Extracted page text data:
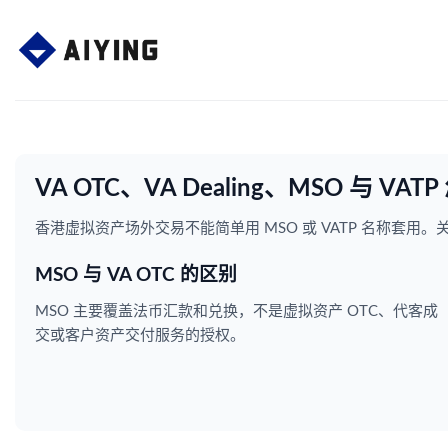
Skip
to
content
VA OTC、VA Dealing、MSO 与 VA
香港虚拟资产场外交易不能简单用 MSO 或 VATP 名称
MSO 与 VA OTC 的区别
MSO 主要覆盖法币汇款和兑换，不是虚拟资产 OTC、代客成
交或客户资产交付服务的授权。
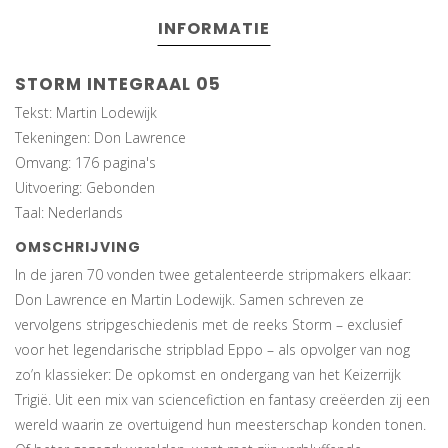
INFORMATIE
STORM INTEGRAAL 05
Tekst: Martin Lodewijk
Tekeningen: Don Lawrence
Omvang: 176 pagina's
Uitvoering: Gebonden
Taal: Nederlands
OMSCHRIJVING
In de jaren 70 vonden twee getalenteerde stripmakers elkaar:
Don Lawrence en Martin Lodewijk. Samen schreven ze
vervolgens stripgeschiedenis met de reeks Storm – exclusief
voor het legendarische stripblad Eppo – als opvolger van nog
zo’n klassieker: De opkomst en ondergang van het Keizerrijk
Trigië. Uit een mix van sciencefiction en fantasy creëerden zij een
wereld waarin ze overtuigend hun meesterschap konden tonen.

**ACTION ITEM**
This task calls for the records to be copied exactly, without pictures.

**ANSWER SPACE**
Skip
to
content
VA OTC、VA Dealing、MSO 与 VA
香港虚拟资产场外交易不能简单用 MSO 或 VATP 名称
MSO 与 VA OTC 的区别
MSO 主要覆盖法币汇款和兑换，不是虚拟资产 OTC、代客成
交或客户资产交付服务的授权。
INFORMATIE
STORM INTEGRAAL 05
Tekst: Martin Lodewijk
Tekeningen: Don Lawrence
Omvang: 176 pagina's
Uitvoering: Gebonden
Taal: Nederlands
OMSCHRIJVING
In de jaren 70 vonden twee getalenteerde stripmakers elkaar:
Don Lawrence en Martin Lodewijk. Samen schreven ze
vervolgens stripgeschiedenis met de reeks Storm – exclusief
voor het legendarische stripblad Eppo – als opvolger van nog
zo’n klassieker: De opkomst en ondergang van het Keizerrijk
Trigië. Uit een mix van sciencefiction en fantasy creëerden zij een
wereld waarin ze overtuigend hun meesterschap konden tonen.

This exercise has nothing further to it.